7 Dec 2015 By John Foley

Assessing takeovers for antitrust risks is a game of ifs, buts, mights and hindsight. American lawmakers argued that if Electrolux bought General Electric’s U.S. appliance business, it might emerge with improper pricing power. Shareholders’ response as the $3.3 billion deal failed on Dec. 7 suggests they never held such hopes.

GE’s decision to scrap its sale to the Swedish group over a year after it was outlined looks like a sop to the U.S. Department of Justice, with whom the two companies had gone to trial over the merits of the transaction. The Justice Department feared that homemakers would face price increases from a market reduced to an effective duopoly. Consumer protection is a cause voters can get behind. The takeover of Bumble Bee Seafoods by a Thai canned tuna maker failed on Dec. 4 amid a similar challenge.

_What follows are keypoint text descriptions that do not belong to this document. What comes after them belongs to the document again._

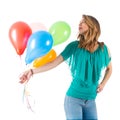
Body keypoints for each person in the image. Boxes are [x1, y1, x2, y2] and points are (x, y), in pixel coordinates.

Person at [19, 14, 112, 120]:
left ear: (93, 26)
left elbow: (110, 69)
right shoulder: (74, 46)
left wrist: (103, 84)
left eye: (83, 22)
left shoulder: (104, 49)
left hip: (91, 100)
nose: (79, 24)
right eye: (79, 21)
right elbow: (53, 63)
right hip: (74, 99)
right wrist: (32, 71)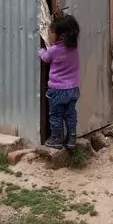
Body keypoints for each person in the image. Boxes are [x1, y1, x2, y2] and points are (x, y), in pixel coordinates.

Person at [38, 14, 81, 149]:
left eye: (50, 32)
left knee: (56, 115)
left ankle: (56, 139)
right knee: (70, 114)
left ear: (60, 35)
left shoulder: (54, 50)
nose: (49, 35)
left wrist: (40, 51)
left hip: (58, 91)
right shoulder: (74, 49)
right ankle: (71, 139)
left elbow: (45, 58)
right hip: (73, 89)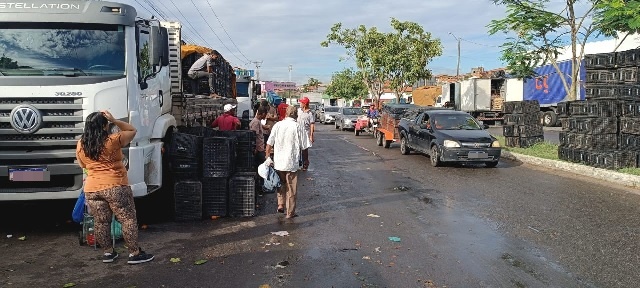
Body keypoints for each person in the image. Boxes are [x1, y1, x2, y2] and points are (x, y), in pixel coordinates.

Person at [75, 111, 154, 265]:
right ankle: (134, 254)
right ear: (104, 126)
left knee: (101, 222)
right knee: (127, 219)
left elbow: (83, 165)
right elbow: (131, 131)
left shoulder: (81, 144)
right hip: (115, 186)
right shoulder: (112, 140)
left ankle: (108, 253)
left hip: (92, 189)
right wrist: (114, 120)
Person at [265, 105, 303, 219]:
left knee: (280, 184)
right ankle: (290, 212)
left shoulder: (278, 125)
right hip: (292, 162)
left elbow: (269, 143)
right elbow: (305, 146)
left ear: (285, 114)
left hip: (279, 162)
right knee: (291, 188)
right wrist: (305, 159)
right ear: (296, 115)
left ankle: (280, 204)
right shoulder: (297, 126)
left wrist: (267, 156)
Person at [297, 97, 315, 171]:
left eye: (301, 102)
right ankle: (298, 163)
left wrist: (311, 136)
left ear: (304, 104)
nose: (300, 104)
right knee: (297, 149)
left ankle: (305, 164)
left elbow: (312, 125)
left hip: (305, 133)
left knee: (304, 150)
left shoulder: (310, 113)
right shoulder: (298, 111)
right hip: (297, 132)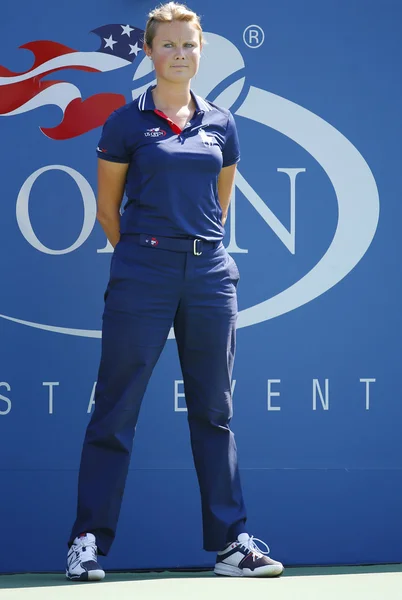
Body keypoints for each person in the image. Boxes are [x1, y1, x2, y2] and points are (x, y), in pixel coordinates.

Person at [66, 1, 284, 581]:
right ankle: (87, 541)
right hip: (143, 272)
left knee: (214, 413)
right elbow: (109, 211)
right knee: (115, 409)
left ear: (200, 50)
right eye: (167, 44)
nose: (179, 54)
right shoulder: (125, 122)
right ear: (149, 51)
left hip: (210, 274)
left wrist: (193, 253)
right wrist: (147, 254)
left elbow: (219, 200)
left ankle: (231, 544)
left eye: (188, 44)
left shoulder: (220, 123)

Fears of consumers being hurt when big companies consolidate are real enough. The U.S. market for appliances is more concentrated than in Europe, and also has higher margins. That, mixed with revenue growth of up to 4 percent a year, was the main appeal of the transaction for Electrolux. Yet white goods retailing is an oligopolist’s game in the United States, and as both sides have pointed out, aggressive Asian appliance makers ought to keep the rest honest. If a similar takeover of Maytag by Whirlpool in 2006 didn’t raise prices, the Swedish group said, this one ought not to either.

The degree of Electrolux investor disappointment is seen in the 12 percent initial drop in market value on Dec. 7. That’s equivalent to around $1.2 billion. Yet the Swedish group had estimated cost savings from the deal would amount to $300 million a year, which taxed at Electrolux’s 25 percent rate and valued on a multiple of 10 times represent around $2.3 billion of value. Maybe the market already gave the deal only a 50 percent chance of going through. It also seems that few investors pinned hope on added pricing power. Electrolux has lost out on some extra growth, but probably no more.